**TASK DIRECTIONS**
Exclude all pictures, then write out exactly the lines below from the first one through the line with "top: 161px ->".

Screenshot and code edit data

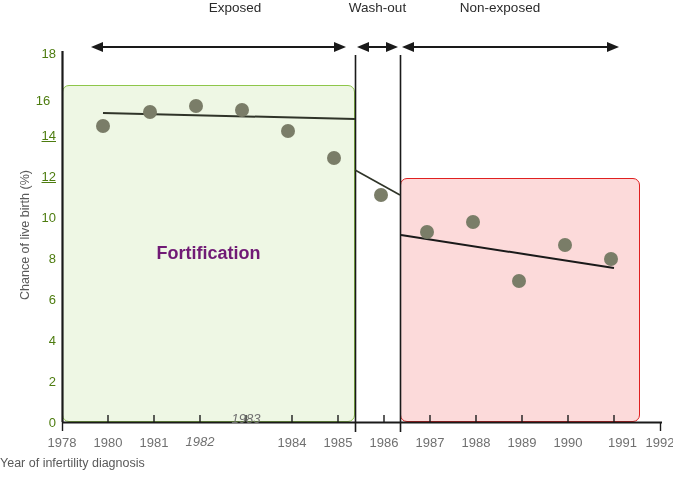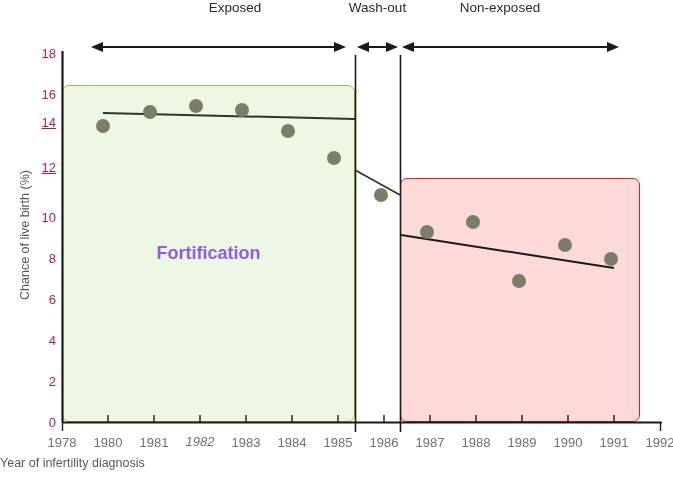"18" .ytick { color: #be185d -> #4d7c0f }
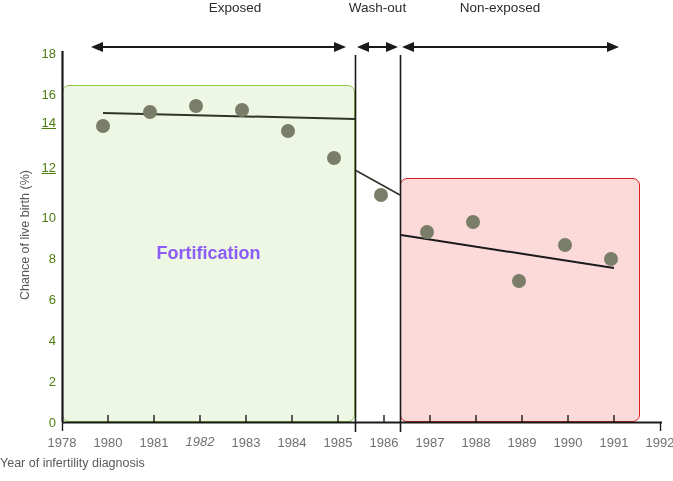"16" div.ytick { text-align: none -> center; top: 88px -> 94px }
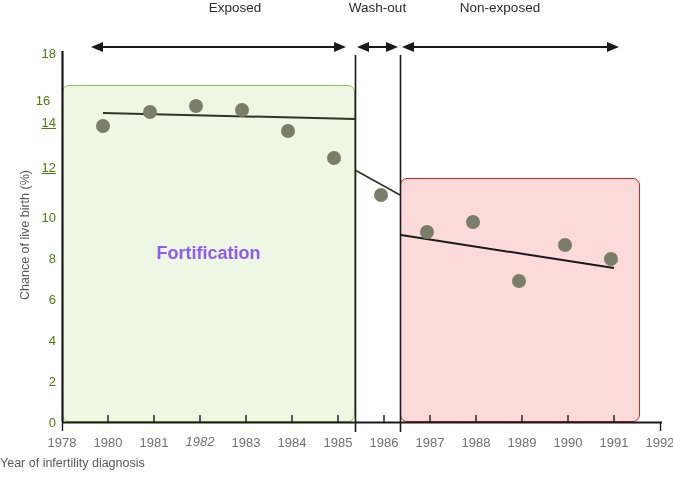"14" div.ytick { top: 116px -> 129px }
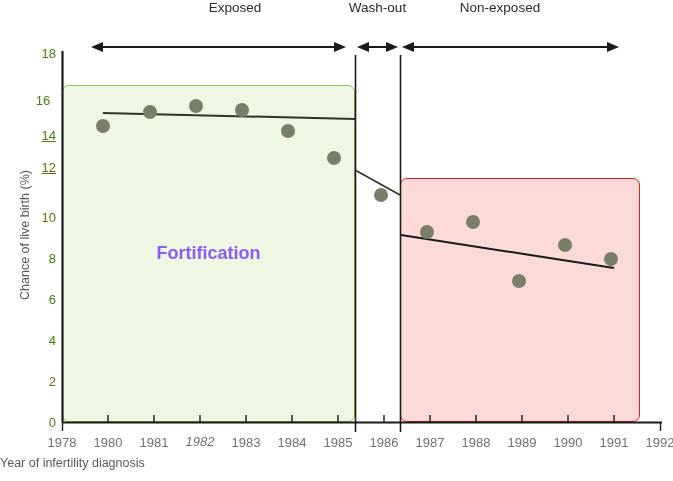"12" div.ytick { top: 161px -> 170px }
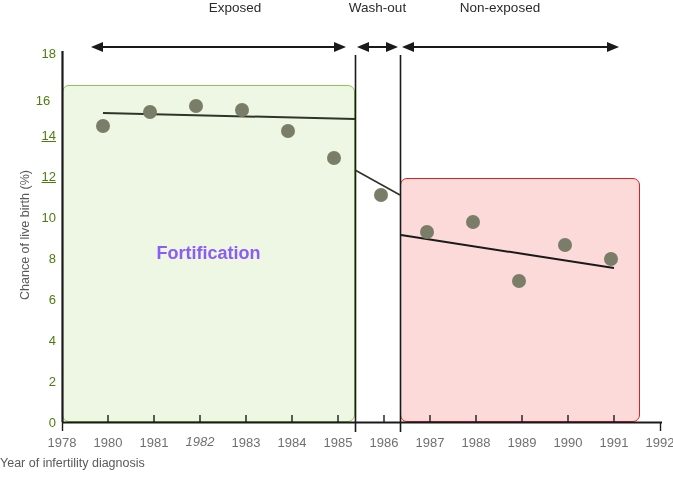"Fortification" #caption-fortification { color: #8b5cf6 -> #701a75 }
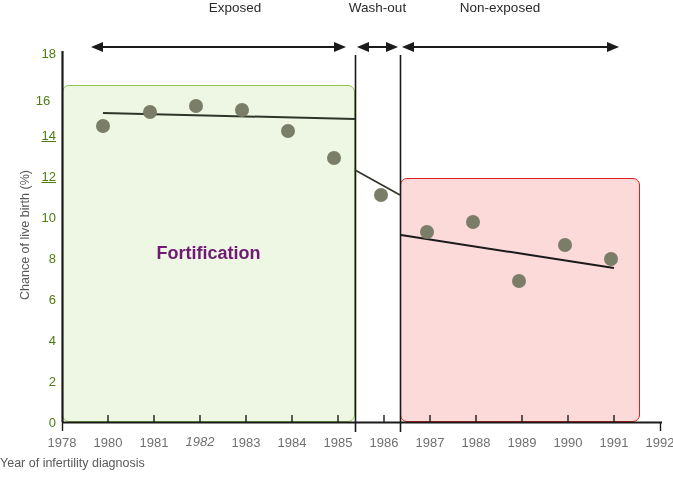"1983" div.xtick { font-style: none -> italic; top: 436px -> 412px }
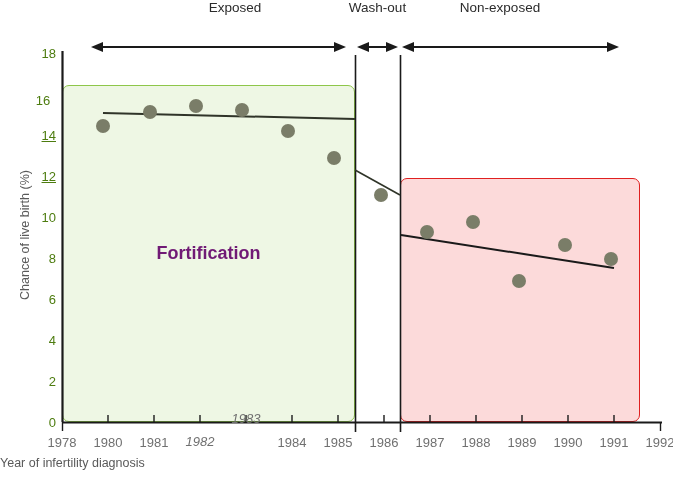"1991" div.xtick { text-align: none -> right }
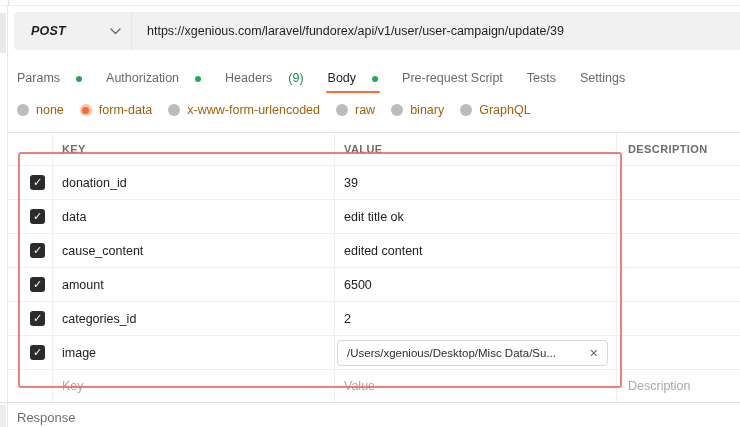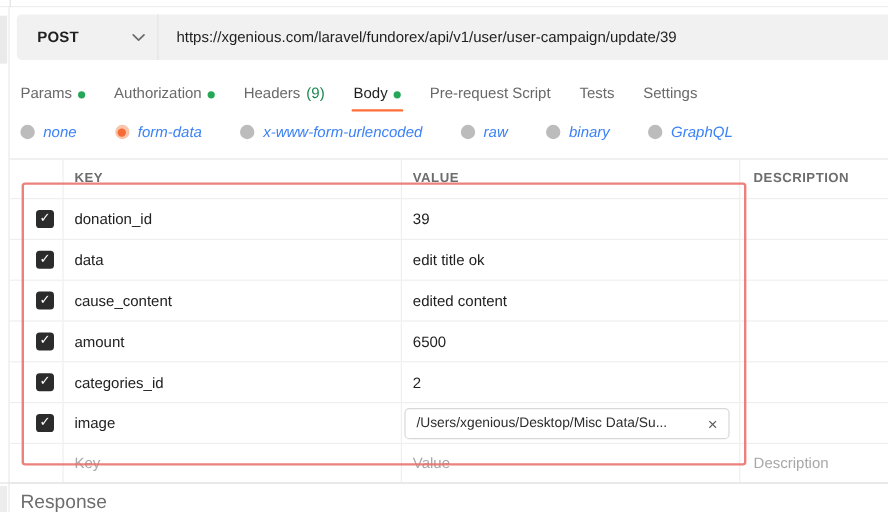"POST" .method-select { font-style: none -> italic }
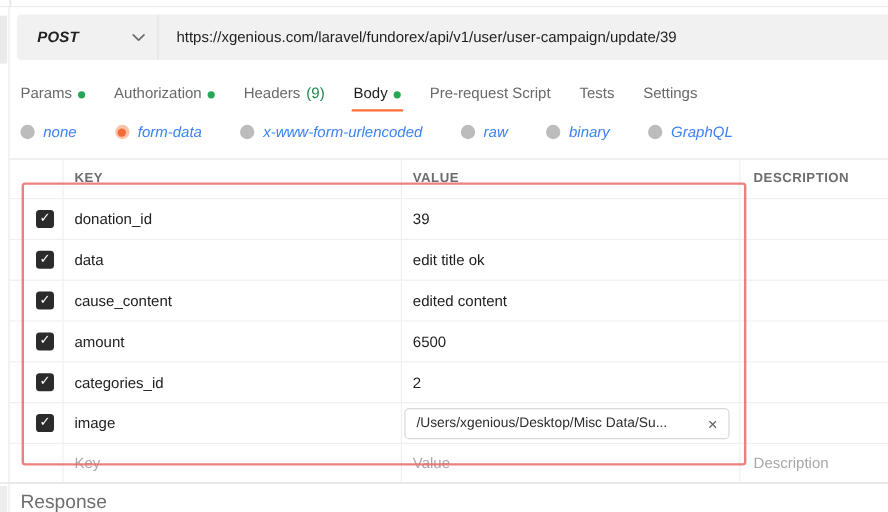"Params" .tab { gap: 5px -> 16px }
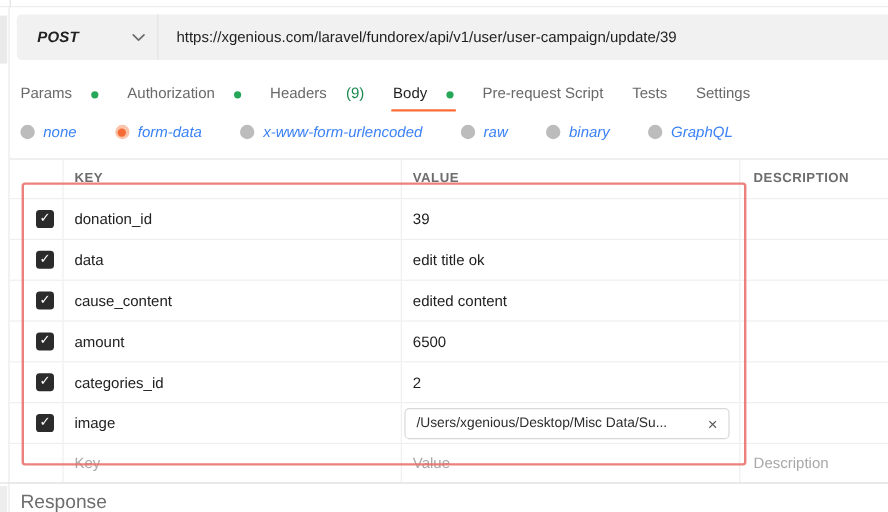"none" .body-types { color: #3b82f6 -> #a16207; font-style: italic -> none; gap: 32px -> 16px }
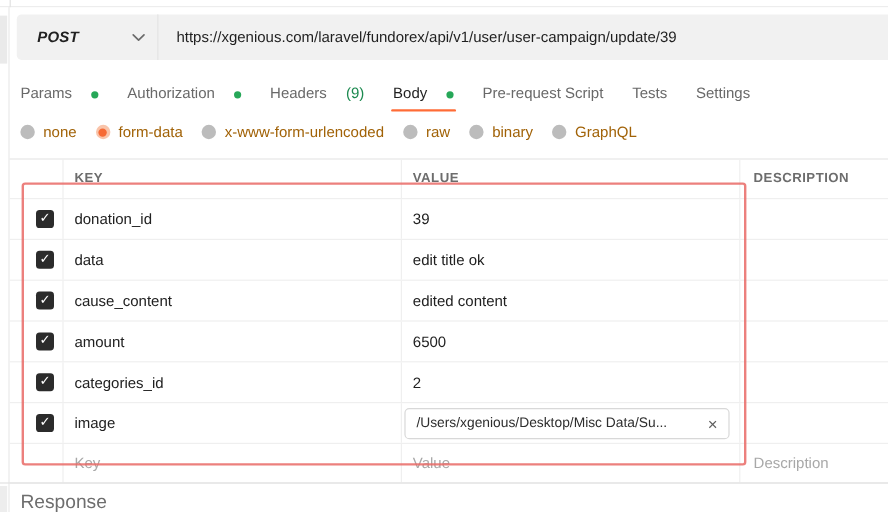"Response" .response-label { font-size: 16px -> 13px }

**ANSWER TO THE EXERCISE**
"18" .ytick { color: #be185d -> #4d7c0f }
"16" div.ytick { text-align: none -> center; top: 88px -> 94px }
"14" div.ytick { top: 116px -> 129px }
"12" div.ytick { top: 161px -> 170px }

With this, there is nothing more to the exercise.